_DIRECTIONS_
From the entries that follow, copy every line with the word "secure".

(Dataset entries)
◇ ◇ ◇ ◇ ◇
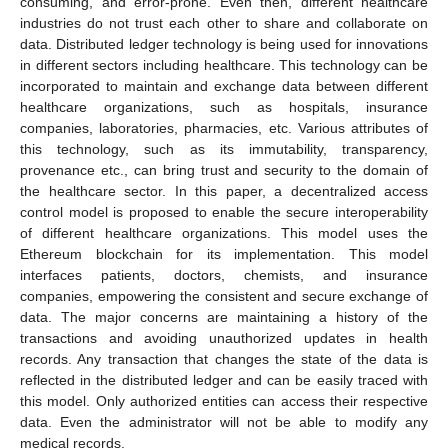
consuming, and error-prone. Even then, different healthcare
industries do not trust each other to share and collaborate on
data. Distributed ledger technology is being used for innovations
in different sectors including healthcare. This technology can be
incorporated to maintain and exchange data between different
healthcare organizations, such as hospitals, insurance
companies, laboratories, pharmacies, etc. Various attributes of
this technology, such as its immutability, transparency,
provenance etc., can bring trust and security to the domain of
the healthcare sector. In this paper, a decentralized access
control model is proposed to enable the secure interoperability
of different healthcare organizations. This model uses the
Ethereum blockchain for its implementation. This model
interfaces patients, doctors, chemists, and insurance
companies, empowering the consistent and secure exchange of
data. The major concerns are maintaining a history of the
transactions and avoiding unauthorized updates in health
records. Any transaction that changes the state of the data is
reflected in the distributed ledger and can be easily traced with
this model. Only authorized entities can access their respective
data. Even the administrator will not be able to modify any
medical records.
◇ ◇ ◇ ◇ ◇
_PROBLEM SOLUTION_
control model is proposed to enable the secure interoperability
companies, empowering the consistent and secure exchange of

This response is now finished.